Great post. CS Lewis' I think wrote about the pleasures of hell "dark inhuman"

Rev 14:11 "And the smoke of their torment goes up forever and ever; they have no rest day and night, those who worship the beast and his image"

Rich said...

"To the damned, self-damned, soul - Pride in standing alone and unbowed against the creator of the universe, and malicious delight in all corruptions, failures and sufferings of creation, is more than sufficient compensation for eternal resentment, misery and isolation."

Wow! That is shaking.

Bruce Charlton said...

@ads - From this kind of description it is possible to understand why Satan - despite awareness of the consequences, rejected salvation.

Adam G. said...

Everything comes from God and has a proper use, even pride.

I have felt that same delight in perversion when resisting a natural temptation or a social pressure to do something. Only there the thing that is being perverted ought to be perverted.

Humility isn't the opposite of Pride (the sin), its the corrected and moderated version. It bears the same relation to Pride that Courage bears to Rashness.

Bruce Charlton said...

@AG - Sounds deep. I'll need to think about that...

Ugh said...

Great insight. There is real clarity for the believer in this post. Yet, I think of my older brother, an atheist, a highly successful (business) self-made man, a loving father and husband and a genuinely good person. His rejection of God is simply pride "worship of God as disgusting subservience, voluntary enslavement and abasement; cowering before power." But I realize now that way back he substituted God with my Father whom he hated and he has never let it go.

The Crow said...

Humility is simply knowing one's place within the natural order. One need not display it, or speak of it.

Arakawa said...

'His rejection of God is simply pride "worship of God as disgusting subservience, voluntary enslavement and abasement; cowering before power."'

There are indeed conflicting understandings of cowering before Power vs. bowing down before Love.
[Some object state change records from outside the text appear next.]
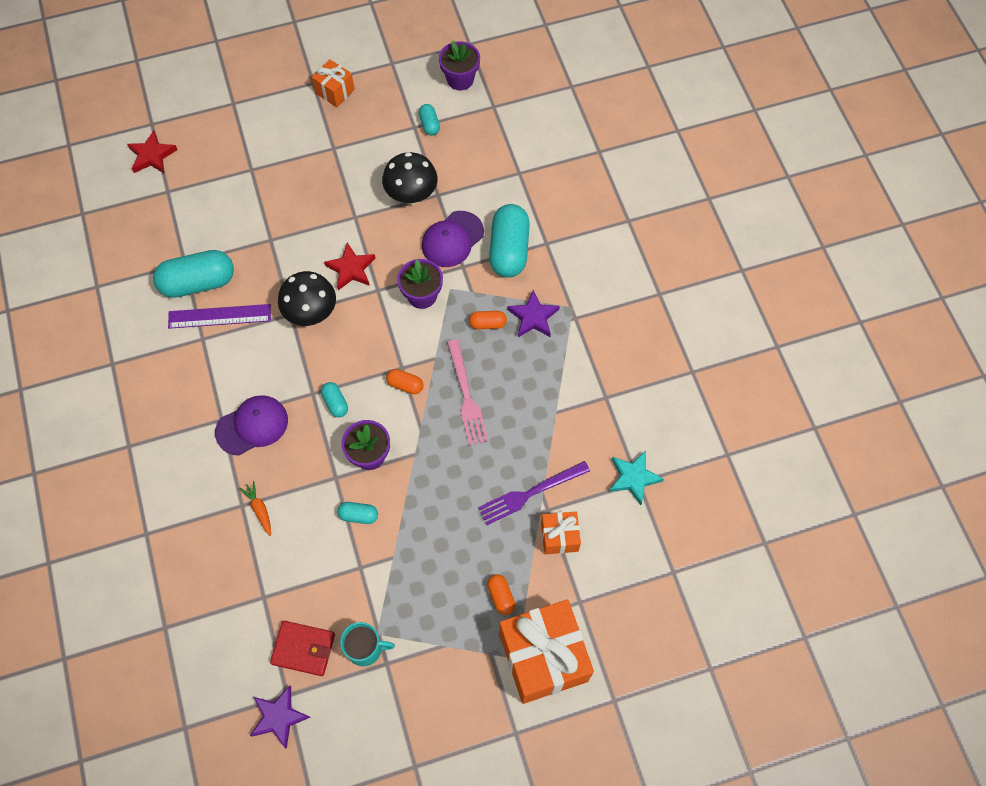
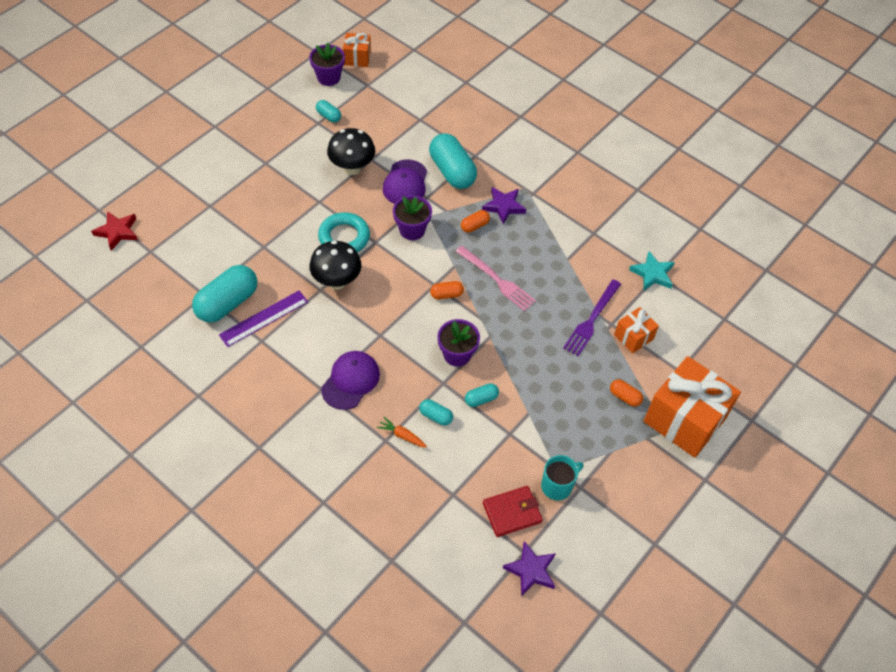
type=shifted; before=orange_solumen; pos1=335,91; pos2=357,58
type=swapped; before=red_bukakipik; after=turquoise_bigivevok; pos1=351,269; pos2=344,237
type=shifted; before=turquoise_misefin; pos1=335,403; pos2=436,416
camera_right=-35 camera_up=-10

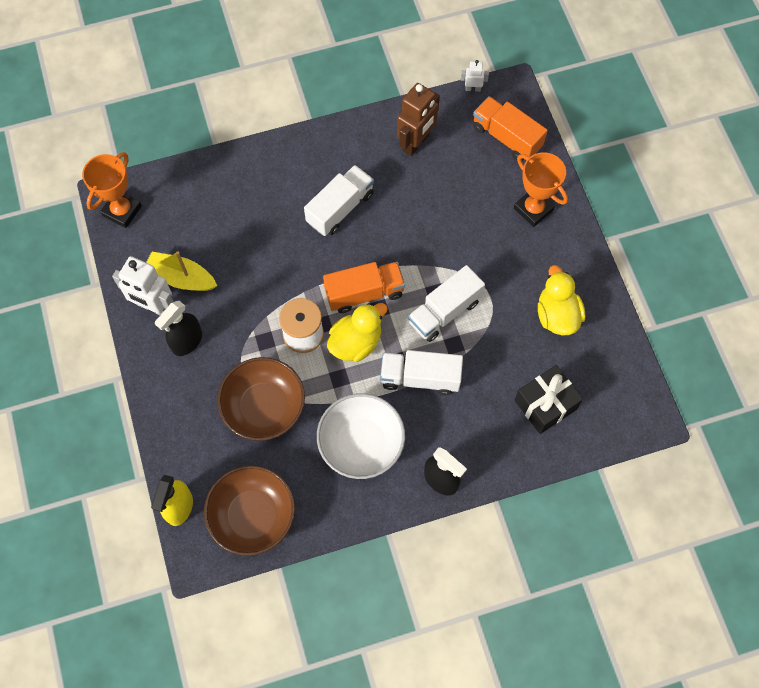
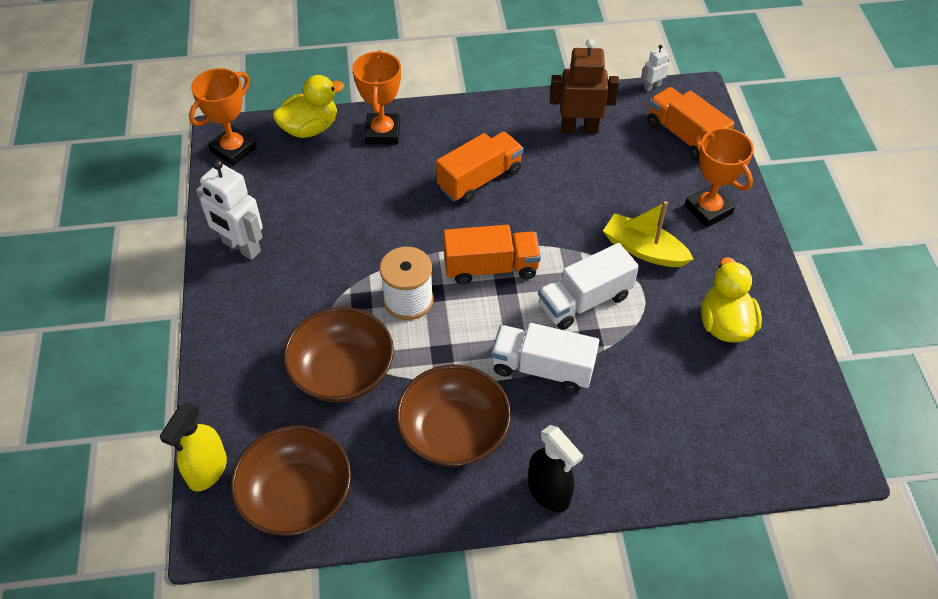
type=rotated; before=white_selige; pos1=473,88; pos2=652,87; turn=-45
type=rotated; before=brown_selige; pos1=416,143; pos2=579,128; turn=-135
type=repainted; before=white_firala; after=orange_firala; pos1=340,208; pos2=480,179
type=shifted; before=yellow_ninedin; pos1=181,278; pos2=644,250
type=gone; before=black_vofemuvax; pos1=187,342
type=shifted; before=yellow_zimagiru; pos1=356,342; pos2=310,128
type=gone; before=black_solumen; pos1=545,404
type=repainted; before=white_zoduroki; after=brown_zoduroki; pos1=361,443; pos2=453,432
type=new; after=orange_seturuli; pos2=383,133
camera_right=10 camera_up=-15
And perhaps only the latter can be a response of genuine, heartfelt shame and then repentance. ("Repenting" before a being of mere Power is merely a prudential change of strategy in response to an overwhelming threat.)

Of course, with regards to current liberal religious fashion that "God is Love; therefore all will be forgiven; therefore all is permitted", that is more a case of trampling on love than bowing before it.

The whole basic property of Love is that it is unconditional and self-giving, to the extent that the person who receives it can abuse the gift, to everyone's detriment. Which comes back to the idea of the post that the person who chooses Pride does get something for their choice, even if that something is quite horrible.

Titus Didius Tacitus said...

I think little in this post is true.

The proud man like Spartacus the rebel is not the man who cannot love, and the humble man like Winston Smith at the end of 1984 is not the man of great love.

To submit to betrayal and destruction, both morally and physically, and not only individually and in one life but collectively and forever, is not meritorious; to refuse that demand, which is now the demand of Christianity for some populations, is not abominable.

This is not only a practical matter. The foundation stone of Albert Camus' "absurdism" is a naked appeal to human pride. Nothing that is supposed to follow from the supreme sin of pride then follows, only a call for piecemeal, non-revolutionary improvements in mankind's condition. Pride is what makes rebellion possible, and that is good.

"When he rebels, a man identifies himself with other men and so surpasses himself, and from this point of view human solidarity is metaphysical."

The pride of slaves who don't want to die as slaves is hateful to their enemies; that's all there is to the "sin" of pride.

Bruce Charlton said...

@TDT - Pride is THE sin for Christians, but pretty much ONLY for Christians - it is one of the things that makes Christianity different from anything else.